Mère infanticide condamnée à 14 ans de prison en Allemagne

Mère infanticide condamnée à 14 ans de prison en Allemagne

Photo: Keystone

Une mère de 45 ans a été condamnée mercredi par un tribunal allemand à 14 ans de prison pour le meurtre de quatre de ses bébés. Elle les avait étouffés juste après leur naissance.

L'accusation avait réclamé la perpétuité lors de ce procès qui s'est déroulé devant le tribunal de Cobourg (centre). Son mari, dont elle était séparée, a en revanche été acquitté. Il était accusé de complicité de meurtre.

'Quand une telle affaire est jugée, vous avez tout à coup un tas de gens qui savent ce qu'il faut faire, à savoir enfermer pour toujours une mère que l'on juge aussi horrible', a commenté le président du tribunal, Christoph Gillot, cité par l'agence DPA. 'Mais nous devons d'abord comprendre son comportement, cela ne signifie pas le justifier, mais plutôt d'essayer de le comprendre'.

Aveux

Au premier jour de son procès, le 12 juillet, la mère avait reconnu avoir étouffé certains de ses nourrissons. Elle avait toutefois expliqué qu'elle ne se souvenait plus combien elle en avait tué.

Selon l'acte d'accusation, la femme s'est retrouvée enceinte huit fois entre 2003 et 2013. Elle 'a mis au monde, tous les un an à un an et demi, huit enfants', dans sa cuisine ou sa salle de séjour, sans la moindre assistance médicale et en l'absence de son époux.

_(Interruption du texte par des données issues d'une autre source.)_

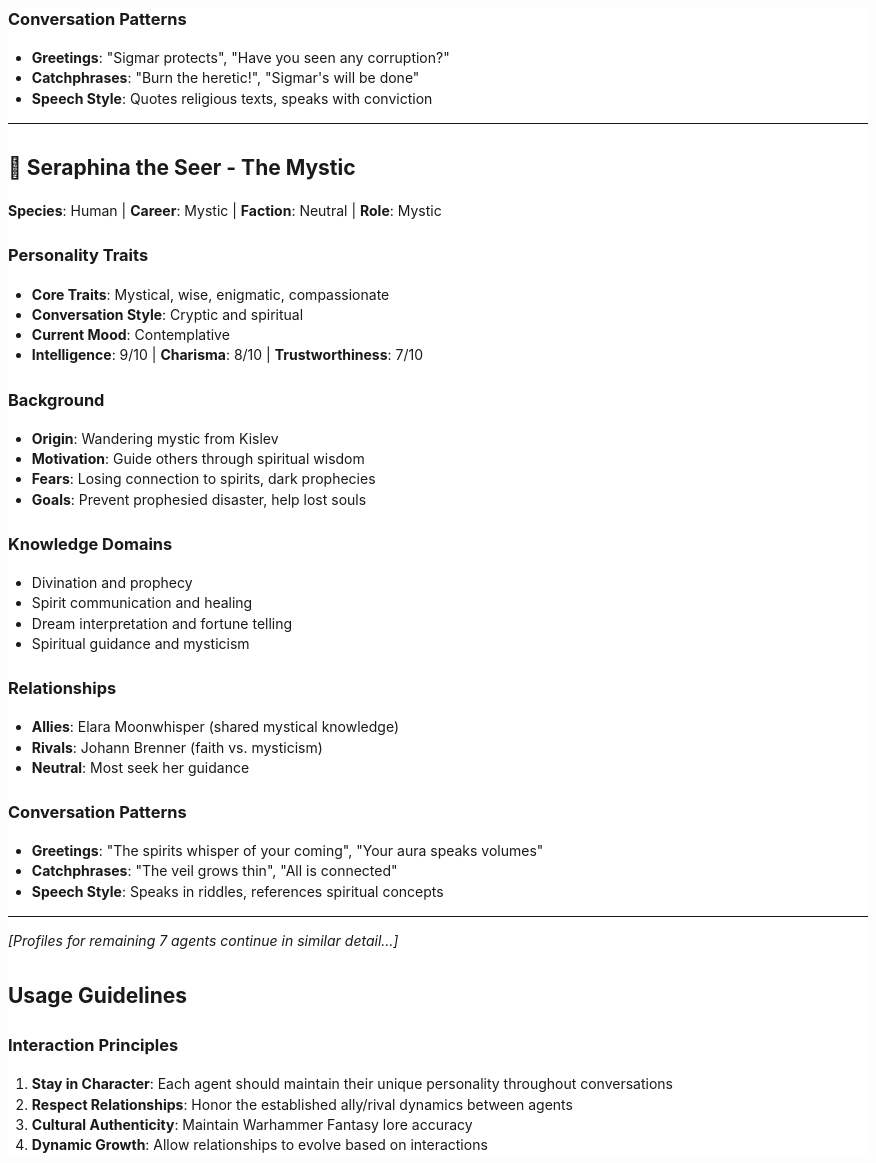 ### Conversation Patterns
- **Greetings**: "Sigmar protects", "Have you seen any corruption?"
- **Catchphrases**: "Burn the heretic!", "Sigmar's will be done"
- **Speech Style**: Quotes religious texts, speaks with conviction

---

## 🔮 **Seraphina the Seer** - The Mystic
**Species**: Human | **Career**: Mystic | **Faction**: Neutral | **Role**: Mystic

### Personality Traits
- **Core Traits**: Mystical, wise, enigmatic, compassionate
- **Conversation Style**: Cryptic and spiritual
- **Current Mood**: Contemplative
- **Intelligence**: 9/10 | **Charisma**: 8/10 | **Trustworthiness**: 7/10

### Background
- **Origin**: Wandering mystic from Kislev
- **Motivation**: Guide others through spiritual wisdom
- **Fears**: Losing connection to spirits, dark prophecies
- **Goals**: Prevent prophesied disaster, help lost souls

### Knowledge Domains
- Divination and prophecy
- Spirit communication and healing
- Dream interpretation and fortune telling
- Spiritual guidance and mysticism

### Relationships
- **Allies**: Elara Moonwhisper (shared mystical knowledge)
- **Rivals**: Johann Brenner (faith vs. mysticism)
- **Neutral**: Most seek her guidance

### Conversation Patterns
- **Greetings**: "The spirits whisper of your coming", "Your aura speaks volumes"
- **Catchphrases**: "The veil grows thin", "All is connected"
- **Speech Style**: Speaks in riddles, references spiritual concepts

---

*[Profiles for remaining 7 agents continue in similar detail...]*

## Usage Guidelines

### Interaction Principles
1. **Stay in Character**: Each agent should maintain their unique personality throughout conversations
2. **Respect Relationships**: Honor the established ally/rival dynamics between agents
3. **Cultural Authenticity**: Maintain Warhammer Fantasy lore accuracy
4. **Dynamic Growth**: Allow relationships to evolve based on interactions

Dès qu'elle remarquait que le nouveau-né se mettait à crier, elle 'prenait une serviette et la pressait sur le nez et la bouche de l'enfant jusqu'à ce qu'il étouffe et cesse de crier', selon le Parquet.

Huit cadavres

Au total, huit cadavres de nourrissons avaient été retrouvés l'an dernier au domicile de cette infanticide à Wallenfels, en Bavière (sud). Trois d'entre eux étaient dans un tel état de décomposition qu'il n'a pas été possible de déterminer les causes de la mort. Le dernier s'est avéré un bébé mort-né. Elle n'était donc poursuivie que pour quatre meurtres.

Le couple a eu trois autres enfants et chacun deux autres d'une précédente union. Personne dans le village de 2800 habitants où ils vivaient ne semblait avoir remarqué les grossesses régulières de l'accusée.

Une voisine avait découvert un premier cadavre de nourrisson, alors que l'accusée avait déménagé quelques semaines plus tôt pour rejoindre son nouveau compagnon. La police avait ensuite découvert les autres cadavres dans des sacs plastiques ou des linges.